--- Exercise text ---
The number one song on the UK singles chart for the last week of 2019 was Ellie Goulding’s River, despite it not being available on Spotify, Apple, Google, or anywhere but Amazon (with one important exception). How the heck did that happen? Chart Watch UK has the story.

River was simply a prominent part of just about every “Christmas songs” playlist curated by Amazon themselves, a default choice for everyone muttering “Alexa, play Christmas songs” as they basted the turkey and cursed the sprouts. People have been spoon-fed a contemporary hit single like no other before it, and the result of that has been to propel it almost by accident to the top of the charts.

This is a fitting choice for the final chart topper in the 2010s because it encapsulates a number of trends in media that have played out over the past decade. To wit:

  1. The song is a remake. Remakes and sequels dominate our viewing and listening.
  2. It is exclusive to a single platform. The entire media world seems to be headed in this direction.
  3. The platform is operated by one of the handful of tech behemoths that took control of more and more of the media landscape as the decade wore on.
  4. Amazon. Arguably the company of the decade. Led by the world’s richest man, a symbol of the decade’s growth in inequality.
  5. Ok, the song is exclusive to Amazon but is also on YouTube. YT has simply grown so popular for young people listening to music that media companies can’t ignore it, even when they’re direct Google competitors (and who isn’t these days).
--- Provided records ---
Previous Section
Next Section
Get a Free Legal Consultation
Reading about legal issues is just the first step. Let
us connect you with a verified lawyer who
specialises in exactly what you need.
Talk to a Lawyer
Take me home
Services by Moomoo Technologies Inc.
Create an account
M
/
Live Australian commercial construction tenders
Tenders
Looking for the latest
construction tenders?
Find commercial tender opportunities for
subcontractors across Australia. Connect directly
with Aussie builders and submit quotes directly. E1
---
--- Provided records ---
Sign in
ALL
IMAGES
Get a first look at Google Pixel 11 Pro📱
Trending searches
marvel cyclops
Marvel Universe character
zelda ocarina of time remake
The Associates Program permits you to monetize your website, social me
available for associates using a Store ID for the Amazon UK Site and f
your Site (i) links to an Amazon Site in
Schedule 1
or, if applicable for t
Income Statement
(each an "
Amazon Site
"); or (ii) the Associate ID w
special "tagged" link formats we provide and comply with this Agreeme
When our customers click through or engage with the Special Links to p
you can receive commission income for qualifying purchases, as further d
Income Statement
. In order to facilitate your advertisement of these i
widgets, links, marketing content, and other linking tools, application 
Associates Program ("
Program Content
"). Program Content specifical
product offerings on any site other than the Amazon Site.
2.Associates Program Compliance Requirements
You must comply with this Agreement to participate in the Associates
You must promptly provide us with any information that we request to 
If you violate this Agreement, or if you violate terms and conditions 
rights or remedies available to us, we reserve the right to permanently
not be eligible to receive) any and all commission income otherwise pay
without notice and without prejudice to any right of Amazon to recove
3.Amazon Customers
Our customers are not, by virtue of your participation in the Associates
---
--- Provided records ---
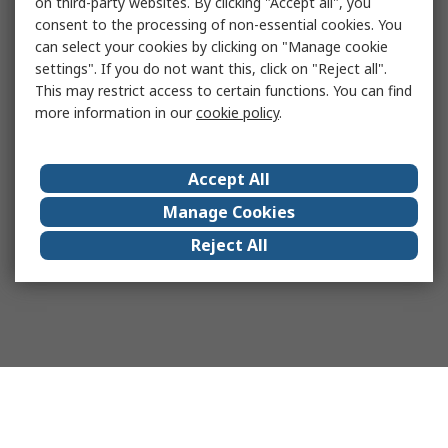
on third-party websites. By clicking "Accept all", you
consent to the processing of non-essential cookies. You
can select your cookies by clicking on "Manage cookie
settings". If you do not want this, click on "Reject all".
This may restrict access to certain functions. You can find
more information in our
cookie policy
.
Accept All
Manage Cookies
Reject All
---
## Exercises
- A) Answer these questions using the passage on the 2019 UK chart.
(i) Which song was number one on the UK singles chart for the last week of 2019?
(ii) Which source does the passage credit with the story?
(iii) Apart from Amazon, on which platform is the song also available?
- B) Return the portion of the passage on the 2019 UK chart from "1. The song" up to and including "growth in inequality.", copied word for word.

## Responses per task
- A)
(i) Ellie Goulding's River
(ii) Chart Watch UK
(iii) YouTube

- B)
1. The song is a remake. Remakes and sequels dominate our viewing and listening.
  2. It is exclusive to a single platform. The entire media world seems to be headed in this direction.
  3. The platform is operated by one of the handful of tech behemoths that took control of more and more of the media landscape as the decade wore on.
  4. Amazon. Arguably the company of the decade. Led by the world’s richest man, a symbol of the decade’s growth in inequality.